子どもたちのインターネット利用について考える研究会、第四期活動を開始

2012.08.09

 

〜関係事業者や保護者向けに、スマートフォンなどで使われる「アプリ」の第三者評価のあり方を提言〜

 

 子どもたちのインターネット利用について考える研究会(座長:お茶の水女子大学 教授 坂元 章、以下「子どもネット研」)は、8月10日から第四期調査・研究活動を開始することをお知らせします。

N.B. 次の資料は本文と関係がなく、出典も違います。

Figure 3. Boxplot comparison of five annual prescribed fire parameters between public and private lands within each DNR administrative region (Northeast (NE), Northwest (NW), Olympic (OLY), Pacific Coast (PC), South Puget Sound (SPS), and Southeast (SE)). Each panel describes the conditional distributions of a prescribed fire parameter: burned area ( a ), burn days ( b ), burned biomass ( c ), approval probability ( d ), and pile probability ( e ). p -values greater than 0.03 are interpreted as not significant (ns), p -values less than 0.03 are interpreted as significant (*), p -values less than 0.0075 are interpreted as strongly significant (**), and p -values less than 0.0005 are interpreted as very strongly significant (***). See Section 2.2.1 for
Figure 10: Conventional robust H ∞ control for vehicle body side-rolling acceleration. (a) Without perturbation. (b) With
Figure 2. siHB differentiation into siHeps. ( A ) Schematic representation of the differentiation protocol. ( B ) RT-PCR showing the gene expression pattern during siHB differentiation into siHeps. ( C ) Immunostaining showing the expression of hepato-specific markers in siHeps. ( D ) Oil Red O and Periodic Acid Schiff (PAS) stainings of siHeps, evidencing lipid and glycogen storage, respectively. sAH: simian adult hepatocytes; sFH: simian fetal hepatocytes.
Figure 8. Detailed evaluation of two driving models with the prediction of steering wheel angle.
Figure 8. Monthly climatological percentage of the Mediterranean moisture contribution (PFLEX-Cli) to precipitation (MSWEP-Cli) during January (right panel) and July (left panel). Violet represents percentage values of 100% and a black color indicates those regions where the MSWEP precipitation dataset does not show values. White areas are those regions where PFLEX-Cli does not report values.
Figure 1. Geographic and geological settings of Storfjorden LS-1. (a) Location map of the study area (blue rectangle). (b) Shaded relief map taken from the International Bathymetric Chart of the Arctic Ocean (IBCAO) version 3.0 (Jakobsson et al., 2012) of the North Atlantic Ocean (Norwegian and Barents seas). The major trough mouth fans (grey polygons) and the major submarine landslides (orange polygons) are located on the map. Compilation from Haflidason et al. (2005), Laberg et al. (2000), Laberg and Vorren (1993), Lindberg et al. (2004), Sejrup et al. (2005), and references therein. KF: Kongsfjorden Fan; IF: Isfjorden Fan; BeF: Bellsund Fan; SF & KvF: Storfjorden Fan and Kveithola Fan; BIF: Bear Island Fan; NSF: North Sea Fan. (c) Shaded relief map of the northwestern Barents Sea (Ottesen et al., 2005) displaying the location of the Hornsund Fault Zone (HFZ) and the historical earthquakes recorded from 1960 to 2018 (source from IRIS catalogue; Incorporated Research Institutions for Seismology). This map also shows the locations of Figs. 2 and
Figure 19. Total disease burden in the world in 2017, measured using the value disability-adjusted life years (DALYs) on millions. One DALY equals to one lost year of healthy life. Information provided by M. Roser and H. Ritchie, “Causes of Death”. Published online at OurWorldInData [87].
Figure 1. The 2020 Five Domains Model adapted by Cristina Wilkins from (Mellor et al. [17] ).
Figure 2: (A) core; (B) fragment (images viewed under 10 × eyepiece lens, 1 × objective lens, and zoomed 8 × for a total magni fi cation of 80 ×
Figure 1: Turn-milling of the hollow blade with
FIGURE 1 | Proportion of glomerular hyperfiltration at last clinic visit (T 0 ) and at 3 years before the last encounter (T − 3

今期テーマを「アプリの第三者レイティングのあり方」と定め、子どもたちの間にも急速に普及するスマートフォンなどで利用される「アプリ」について、第三者がその内容や利用リスクの評価(レイティング)を行う際にはどのような視点が求められるのか、実態把握と検討を進め、事業者や保護者向けの提言を、2013年2月に報告書として公開する計画です。

 

 近年、スマートフォンやタブレット端末が急速に普及し、子どもたちの利用も増加しています。これらの機器で利用するアプリは、従来型の携帯電話と比べて多種多様な上、パソコン等と比べてはるかに容易に追加、利用できることが魅力の一つです。そのため、悪意をもった不正アプリはもちろん、一般的なアプリであっても、利用者がその内容や利用リスクを十分に理解せず利用するなど、アプリ利用に伴う様々なトラブルが懸念されています。

 一般に、子どもたちのインターネット利用にあたってはその能力発達に応じて、利用させたくないサイト分野へのアクセスを制限(フィルタリング)することが欠かせないと指摘されています。ただし、スマートフォンやタブレット端末での利用においては、それに加え、保護者が「アプリ利用管理」の重要性を十分に理解し、適切に利用することが強く求められています。しかし、こうした特性や、「子どもにスマートフォンを買い与える際の注意点」について、保護者向けの情報提供や教育啓発は十分とは言えません。また一般的な「アプリ利用管理サービス」では、個々のアプリの利用可否を保護者が事前に設定する必要がありますが、数十万種類ものアプリが容易に入手可能な現在、そのアプリがわが子に相応しいかどうかを、保護者が適切に判断することは容易ではありません。

 そのため、フィルタリングの様に保護者が個々のアプリについて判断する必要なく、「利用させたくないアプリを分野単位で制限する」といった保護者向けの支援サービスが求められています。その実現には信頼できる第三者が個々のアプリを評価した「アプリ評価リスト」が必要です。しかし、フィルタリングで提供されてきた「サイトの第三者評価」とは異なり、「アプリの第三者評価」は諸外国を含めてほとんど例が無く、アプリを評価する側、される側、評価結果を利用する側のいずれにとっても、より深い議論が必要な状況です。

 

 こうした背景から、子どもネット研では第四期テーマを「アプリの第三者レイティングのあり方」と定めました。アプリの第三者評価基準の策定や評価作業に求められる視点を洗い出すために、アプリ評価の実態や利用者の要望の把握に努め、委員以外の専門家の助言も得ながら、関係者の議論に役立つような提言を取りまとめ、報告書として関係事業者や保護者などに広く公開していきます。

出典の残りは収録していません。